Rewrite the section of the passage on Ugandan holidays for martyrs that opens with the words containing "My argument here" and closes with "called Namugongo Martyrs.", changing every "bank holidays" to "public holidays".

Exercise passage>

* * * *

My argument here only hinges on people having a day off work for questionable reasons. We should not start having ‘bank holidays’ for whoever fights to change a bad system or culture in the country. For instance, there are bad things going on in the current political system and some people have lost their lives in the process of fighting for what is right but will it ,therefore, be justifiable to start having bank holidays just because so and so died for a political cause in Uganda? Because if we start recognizing all these deaths, then Uganda has got a lot of martyrs rather than the so called Namugongo Martyrs.

* * * *

Entries provided>
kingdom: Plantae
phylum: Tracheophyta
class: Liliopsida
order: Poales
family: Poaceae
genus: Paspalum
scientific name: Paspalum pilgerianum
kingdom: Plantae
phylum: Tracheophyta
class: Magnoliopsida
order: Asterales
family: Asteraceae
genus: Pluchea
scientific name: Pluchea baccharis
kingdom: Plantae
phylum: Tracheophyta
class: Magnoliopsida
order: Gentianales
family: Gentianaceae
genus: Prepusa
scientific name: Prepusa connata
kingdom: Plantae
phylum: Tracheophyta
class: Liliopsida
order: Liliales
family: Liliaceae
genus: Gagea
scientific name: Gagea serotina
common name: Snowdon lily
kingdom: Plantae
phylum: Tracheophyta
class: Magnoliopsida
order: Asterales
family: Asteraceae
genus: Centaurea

* * * *

Reply>
My argument here only hinges on people having a day off work for questionable reasons. We should not start having ‘public holidays’ for whoever fights to change a bad system or culture in the country. For instance, there are bad things going on in the current political system and some people have lost their lives in the process of fighting for what is right but will it ,therefore, be justifiable to start having public holidays just because so and so died for a political cause in Uganda? Because if we start recognizing all these deaths, then Uganda has got a lot of martyrs rather than the so called Namugongo Martyrs.